-- ASSIGNED TASK --
Print the line containing "Warga, Perlu Tindakan" and each line after it through the end of the material below, exactly as it appears, but skip the pictures.

THE RECORDS below:

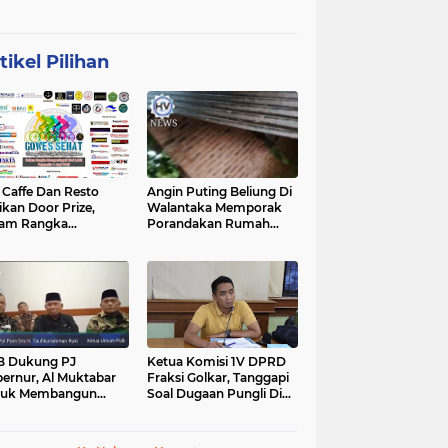
tikel Pilihan
affe Dan Resto
Angin Puting Beliung Di
ikan Door Prize,
Walantaka Memporak
lam Rangka
Porandakan Rumah
peringati Hari Lahir
Warga, Perlu Tindakan
casila
Penanganan Cepat
B Dukung PJ
Ketua Komisi 1V DPRD
ernur, Al Muktabar
Fraksi Golkar, Tanggapi
tuk Membangun
Soal Dugaan Pungli Di
ten, Dalam Kefitrian
Kawasan Wisata
al Bihalal
Tanjunglesung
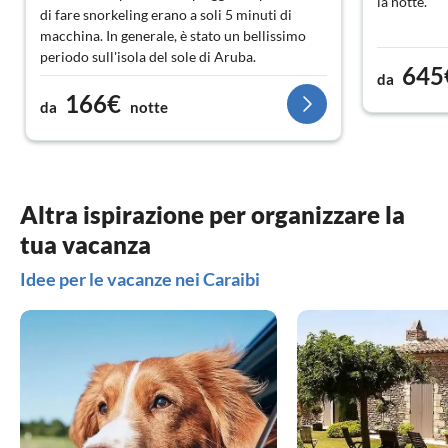
la notte.
di fare snorkeling erano a soli 5 minuti di
macchina. In generale, è stato un bellissimo
periodo sull'isola del sole di Aruba.
645
da
166€
da
notte
Altra ispirazione per organizzare la
tua vacanza
Idee per le vacanze nei Caraibi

End of THE RECORDS.

-- TASK OUTPUT --
Warga, Perlu Tindakan
casila
Penanganan Cepat
B Dukung PJ
Ketua Komisi 1V DPRD
ernur, Al Muktabar
Fraksi Golkar, Tanggapi
tuk Membangun
Soal Dugaan Pungli Di
ten, Dalam Kefitrian
Kawasan Wisata
al Bihalal
Tanjunglesung
la notte.
di fare snorkeling erano a soli 5 minuti di
macchina. In generale, è stato un bellissimo
periodo sull'isola del sole di Aruba.
645
da
166€
da
notte
Altra ispirazione per organizzare la
tua vacanza
Idee per le vacanze nei Caraibi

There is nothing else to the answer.